Read the full briefing to find out:

  • Details of workforce and practice size changes
  • The place of integration
  • How the NHS Commissioning Board and clinical commissioning groups will commission
  • Data on practices’ income


What’s the problem?

General practice is regarded as critical to the NHS and its affordability, but there are also widespread calls for significant transformation and improvement.

It needs to: meet growing and unmet need particularly in deprived communities; improve long term conditions care, including use of new technology; better co-ordinate care and work with other sectors; host services traditionally found in hospitals; improve disease prevention; and promote self-care.

A King’s Fund inquiry last year said the sector must move from a “cottage industry” to “post-industrial” approach. Meanwhile, there is believed to be significant variation in quality and value.


Is progress being made?

The NHS has not yet improved performance on some key indicators of efficiency which are linked to primary and community care and co-ordination.

In many cases the size of practices needs to increase, and more GPs and non-GP staff need to be employed. These shifts have begun to take place but there is a long way to go. There is a shortage of GPs, particularly limiting access in deprived areas.

HSJ analysis this week details the huge variation in the rate of funding to practices in 2011-12.

There is a widely held view that the government’s commissioning reforms have delayed progress in reforming GP provision.

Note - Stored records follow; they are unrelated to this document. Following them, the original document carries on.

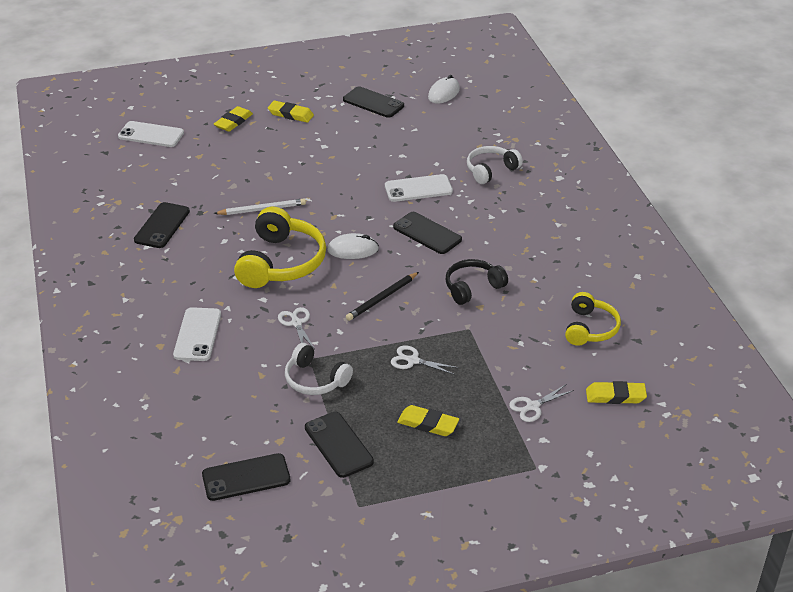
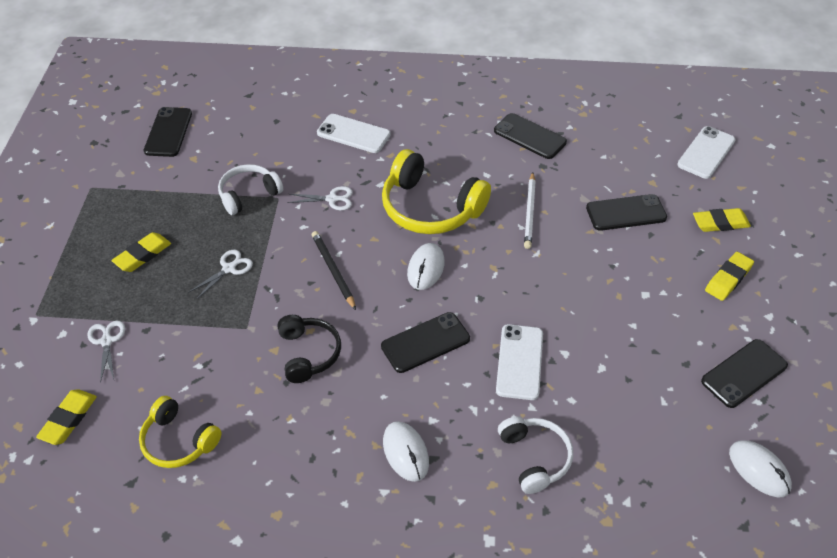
camera: 110 degrees right, 10 degrees up
(233, 122) = (720, 223): yellow eraser -> yellow eraser turned 60 degrees counterclockwise
(338, 445) = (162, 191): black phone -> black phone (626, 213)
(523, 221) = (405, 452): none -> white mouse

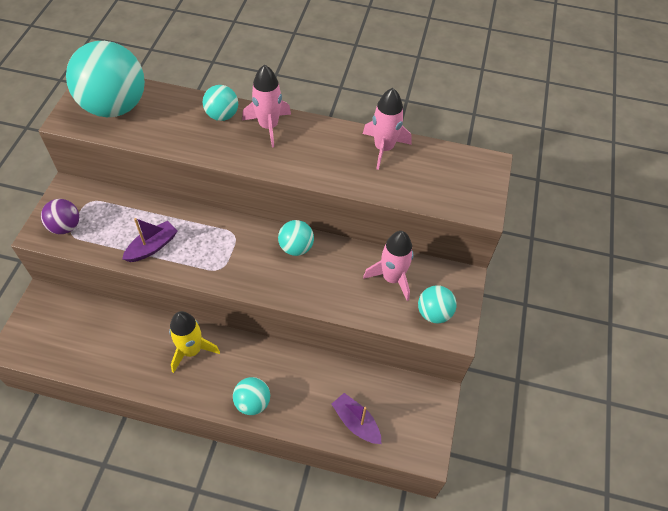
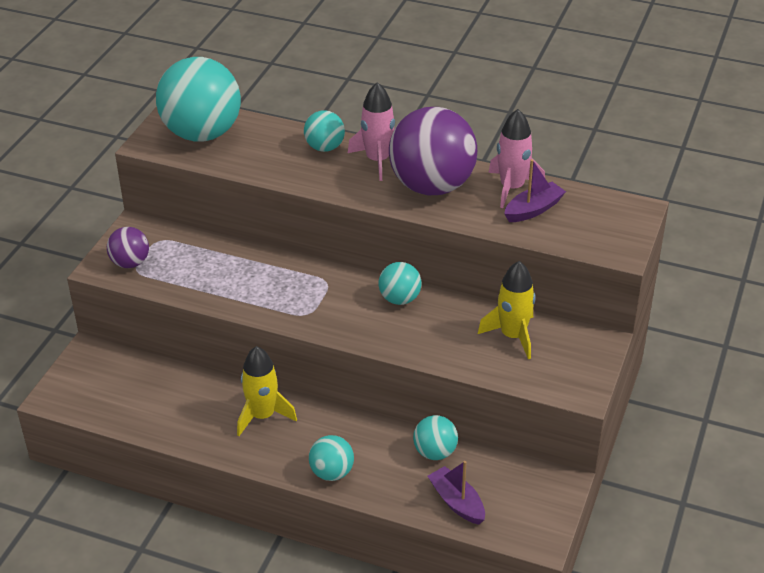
camera: 10 degrees right, 15 degrees down
(152, 247) = (229, 288): purple boat -> purple boat (533, 209)
(317, 150) = (432, 186): none -> purple ball
(392, 278) = (513, 336): pink rocket -> yellow rocket
(434, 313) = (559, 373): turquoise ball -> turquoise ball (435, 452)

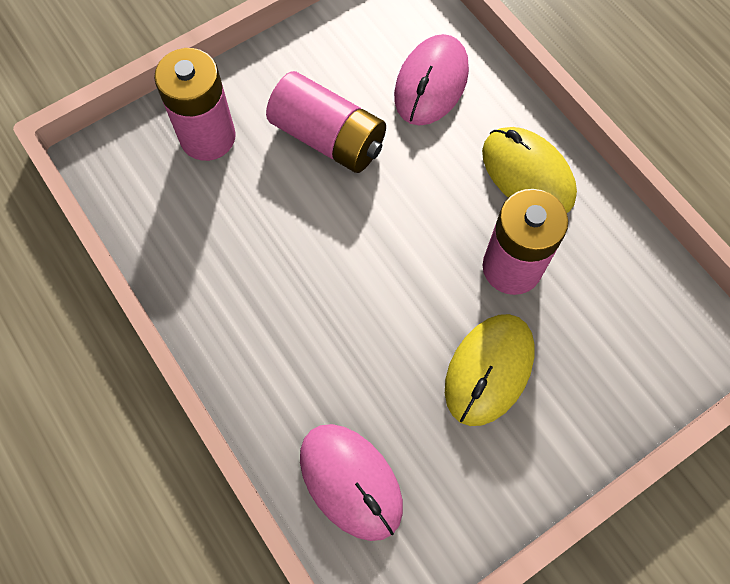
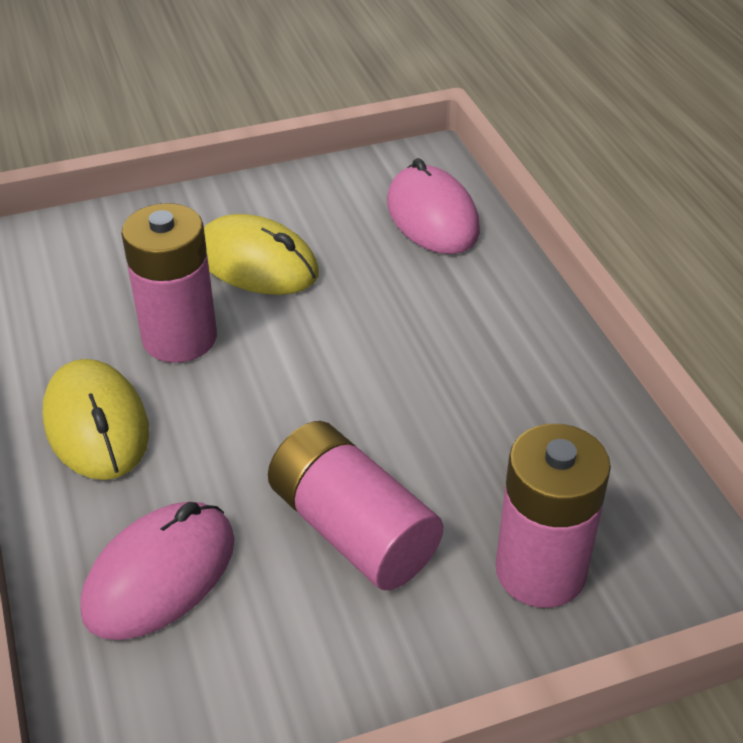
camera: 165 degrees left, 25 degrees down
(489, 370) = (257, 263): yellow mouse -> yellow mouse turned 75 degrees clockwise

What are the possible drivers of change?

One example of many possible drivers for change is the proposal for contract change announced last week by the Department of Health (see box). There is doubt about whether the measures will be agreed then applied rigorously. If they are, they will to some extent press the changes described above. In order to meet new requirements and remain viable, practices could be forced into joint working arrangements.

Secondly, clinical commissioning groups, although they will not hold GP contracts, will have a strong incentive and duty to improve primary care. Extending services around practices will be a high priority for many. However some CCG leaders are wary of turning on other GPs. A further barrier is ability to fund changes as acute demand rises.

Thirdly, from April the NHS Commissioning Board will contract general practice. It is expected to create a performance/quality dashboard for general practice, and a primary care strategy will be published in 2013-14. GP quality indicators are also increasingly being made public.


What’s likely to happen?

For both CCGs and the commissioning board there are significant barriers to change. Some providers will resist it. Senior national officials recognise the value already provided, and the likely pitfalls and difficulties of dramatic moves which could damage general practice. This probably means policies such as major further changes to contracting, or widespread introduction of new providers, are ruled out.

Improvements are likely to rely on the ability of CCGs, commissioning board local area teams and practices to agree change. In some areas the system may be able to succeed where many PCTs have not.

However, the commissioning system is untested and in some ways radically new. There is serious concern at senior levels about whether it will function well. There is therefore a risk that improvements will be slow and patchy.